Experience reducing alert noise and improving signal quality through threshold tuning, deduplication, correlation, and runbook-driven response.
Comfort working with APIs, configuration-as-code, and CI/CD pipelines as they relate to monitoring deployment and management.
CompTIA A+, Network+, or Security+
Microsoft Fundamentals Certifications (Azure, M365, or Windows Server)
AWS Cloud Practitioner or Azure Fundamentals
ITIL Foundation certification (preferred for Incident Management responsibilities)
Vendor certifications in Datadog, Splunk, Dynatrace, AppDynamics, or SolarWinds are a plus

Responsibilities

Monitor and manage IT infrastructure, network systems, and business applications using enterprise monitoring tools, aligned with the TOC Sr. Engineer scope.

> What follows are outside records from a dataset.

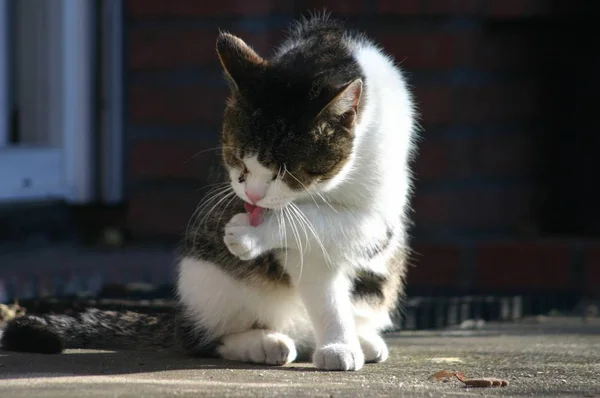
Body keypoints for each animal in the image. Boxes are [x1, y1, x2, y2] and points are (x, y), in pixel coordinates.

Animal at [1, 13, 418, 374]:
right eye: (237, 160)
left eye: (284, 172)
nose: (252, 196)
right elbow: (312, 260)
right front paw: (338, 343)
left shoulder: (383, 210)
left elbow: (334, 225)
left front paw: (338, 341)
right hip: (205, 277)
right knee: (203, 338)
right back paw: (264, 342)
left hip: (377, 286)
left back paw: (357, 338)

Serve as the first point of escalation for TOC Engineers, providing advanced troubleshooting, guidance, and root cause analysis.
Lead or support incident response, root cause analysis, escalation, and post-incident review processes; ensure issues are properly classified, escalated, and resolved efficiently.
Take key roles in ITIL Incident, Problem, and Change Management processes.
Build and tune monitoring and observability tooling — instrumentation, integrations, dashboards, alert logic, synthetic checks, log pipelines, and APM configuration — not just consume them.
Develop and implement automation scripts and tooling to improve operational efficiency, alerting quality, and response times (Python, PowerShell, Bash, Ansible, or similar).
Analyze system logs, network traffic, event data, and performance metrics to identify trends, reduce alert noise, and prevent outages.
Document monitoring standards, troubleshooting steps, system configurations, dashboards, and runbooks for knowledge sharing.
Collaborate with IT, Security, and DevOps teams to maintain system reliability and security posture.
Work with vendors and service providers to resolve tool, platform, and infrastructure issues.
Participate in 24/7 on-call rotations and provide leadership during major incidents, helping coordinate cross-functional resolution efforts.
Mentor junior TOC/NOC engineers on monitoring tools, dashboards, alert handling, and incident response practices.